朴日南平和了一下情绪,停了三息继续说道:“小国处于大国之间,乃世间难上加难之事,建奴兵锋所压,吾高丽也是别无选择,还忘上国总兵,能够理解高丽的无奈。”
“放屁!”李俊业愤怒地站了起来,走到他得跟前说道:“高丽为我朝藩属,不仅受我大明庇护,免受刀兵之危,故而高丽能够一直刀枪入库,马放南山,高丽之安居太平,实则是我大明两百余年站在身旁为而遮风避雨。”
“壬辰倭乱,其事不远,当初我大明为了拯救高丽,赶走倭奴,多少将士埋骨他乡,结果换回来的是什么,是高丽群臣的背叛与忘恩负义,现在竟然投入建奴怀抱,将刀枪对准昔日恩人的大明。”
朴日南不语,李俊业说的句句属实,高丽确实背叛了大明,高丽确实忘恩负义。
“说吧!本总兵没功夫给你打嘴皮官司,本总兵只信手中的刀炮。”
“李总兵恕罪,李总兵恕罪。”这是赤裸裸的威胁,朴日南面如死灰,只能跪地求饶。
“快说,再不说,我就把你轰出去了。”对于这个一直不跟自己一个频道的人,李俊业已经没有了耐心。
朴日南不敢和他对视,伏地道:“吾王的意思是愿意奉上五万两白银,一万石粮食,岛上所有马匹都送予李总兵,李总兵高抬贵手,将济州岛还给我们。”
“凭什么叫做还给你们?”李俊业冷冷一笑。
“因为济州本就是我们高丽的啊!”朴日南死鸭子嘴犹硬,但他得语气明显缺乏底气,声音越说越细。
李俊业冷冷一笑,“济州是你们的,耽罗可不是你们的,我明天承天顺元,理应继承元朝的一切,可我却记得耽罗在元朝时,乃是元朝的牧马地,大明开国之后,太祖见高丽恭敬顺从,故而应高丽请求将耽罗赐予高丽。”
“可当初的高丽乃是大明的属国,大明的属国,不就依旧是大明的吗?”
“更何况,昔日为藩属,今日为仇雠,我今日来取回本该就是我的东西,怎么叫做还给你们呢?”
朴日南哑口无言。
“回去告诉李倧,今日我王师来此取回本该属于大明的耽罗,想要耽罗大可来攻,那些银子和粮草也叫他给我在汉城放开,他日我必会去找那忘恩负义小人自取。”

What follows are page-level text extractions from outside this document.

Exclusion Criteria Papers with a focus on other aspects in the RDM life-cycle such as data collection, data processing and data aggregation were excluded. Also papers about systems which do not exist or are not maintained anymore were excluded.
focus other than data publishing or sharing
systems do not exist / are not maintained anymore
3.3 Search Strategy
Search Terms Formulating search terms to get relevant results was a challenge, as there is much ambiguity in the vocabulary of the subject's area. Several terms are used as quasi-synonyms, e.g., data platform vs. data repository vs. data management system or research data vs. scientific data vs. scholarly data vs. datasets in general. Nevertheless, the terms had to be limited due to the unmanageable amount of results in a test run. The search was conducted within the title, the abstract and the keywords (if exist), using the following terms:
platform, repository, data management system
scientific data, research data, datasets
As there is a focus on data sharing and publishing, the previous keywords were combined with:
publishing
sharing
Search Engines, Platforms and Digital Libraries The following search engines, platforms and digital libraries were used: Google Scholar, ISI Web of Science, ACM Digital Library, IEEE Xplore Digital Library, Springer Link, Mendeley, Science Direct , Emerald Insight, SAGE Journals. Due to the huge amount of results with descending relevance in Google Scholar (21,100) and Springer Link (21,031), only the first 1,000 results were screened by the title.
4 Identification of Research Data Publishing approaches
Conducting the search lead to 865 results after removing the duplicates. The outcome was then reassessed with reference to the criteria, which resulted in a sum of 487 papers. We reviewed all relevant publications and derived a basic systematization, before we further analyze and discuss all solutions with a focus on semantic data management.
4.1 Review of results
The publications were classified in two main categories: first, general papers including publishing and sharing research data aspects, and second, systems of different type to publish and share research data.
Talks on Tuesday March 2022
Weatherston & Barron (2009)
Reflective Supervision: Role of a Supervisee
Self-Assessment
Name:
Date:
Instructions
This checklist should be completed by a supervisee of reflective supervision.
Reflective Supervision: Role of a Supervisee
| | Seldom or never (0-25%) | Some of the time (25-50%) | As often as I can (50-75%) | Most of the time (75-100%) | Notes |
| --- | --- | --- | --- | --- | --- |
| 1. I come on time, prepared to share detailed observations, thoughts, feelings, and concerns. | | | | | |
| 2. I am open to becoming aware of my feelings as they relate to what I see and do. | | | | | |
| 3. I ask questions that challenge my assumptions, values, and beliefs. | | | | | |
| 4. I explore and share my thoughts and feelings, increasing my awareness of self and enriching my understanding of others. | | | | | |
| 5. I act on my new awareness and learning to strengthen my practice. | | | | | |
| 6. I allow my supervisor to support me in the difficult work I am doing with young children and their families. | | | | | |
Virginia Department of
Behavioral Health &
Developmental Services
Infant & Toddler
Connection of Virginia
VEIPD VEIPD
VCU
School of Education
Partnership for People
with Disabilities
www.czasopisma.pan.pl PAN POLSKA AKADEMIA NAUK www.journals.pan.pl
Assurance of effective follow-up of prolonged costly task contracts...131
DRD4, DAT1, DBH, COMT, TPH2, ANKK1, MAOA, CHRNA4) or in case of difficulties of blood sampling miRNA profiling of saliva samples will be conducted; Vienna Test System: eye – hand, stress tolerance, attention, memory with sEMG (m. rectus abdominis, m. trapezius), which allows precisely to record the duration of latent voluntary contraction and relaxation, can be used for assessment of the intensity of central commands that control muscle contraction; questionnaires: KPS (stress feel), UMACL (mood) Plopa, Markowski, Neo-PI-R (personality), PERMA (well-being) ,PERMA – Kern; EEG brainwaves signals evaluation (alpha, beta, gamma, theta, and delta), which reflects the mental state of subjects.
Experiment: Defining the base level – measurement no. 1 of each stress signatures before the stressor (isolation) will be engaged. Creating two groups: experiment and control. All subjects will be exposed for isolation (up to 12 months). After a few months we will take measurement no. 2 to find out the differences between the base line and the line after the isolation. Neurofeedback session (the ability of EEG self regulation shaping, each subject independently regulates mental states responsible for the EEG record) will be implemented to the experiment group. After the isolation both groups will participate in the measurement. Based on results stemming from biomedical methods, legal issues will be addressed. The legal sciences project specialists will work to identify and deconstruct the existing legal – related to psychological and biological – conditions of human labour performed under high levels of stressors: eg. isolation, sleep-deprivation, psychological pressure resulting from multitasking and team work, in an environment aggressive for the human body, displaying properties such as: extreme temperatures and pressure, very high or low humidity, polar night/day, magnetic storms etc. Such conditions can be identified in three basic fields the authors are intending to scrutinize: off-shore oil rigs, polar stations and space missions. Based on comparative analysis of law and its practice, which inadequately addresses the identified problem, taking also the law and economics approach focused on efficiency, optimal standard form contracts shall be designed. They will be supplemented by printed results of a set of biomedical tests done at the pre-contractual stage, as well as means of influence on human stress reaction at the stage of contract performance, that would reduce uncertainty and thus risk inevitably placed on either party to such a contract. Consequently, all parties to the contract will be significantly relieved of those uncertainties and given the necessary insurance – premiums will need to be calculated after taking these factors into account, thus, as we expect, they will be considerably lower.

“还不快滚?”朴日南本还想解释,李俊业已经火冒三丈的暴喝起来。
朴日南赶紧夹着尾巴开溜。
“慢着!”
等他刚走到门口时,突然又被李俊业叫住,朴日南心中大喜,正当他误以为可能有回旋余力时。
李俊业瞟了一眼放在地上的箱子,那箱子盖在进门时已经被他们打开,满满当当的全是金银。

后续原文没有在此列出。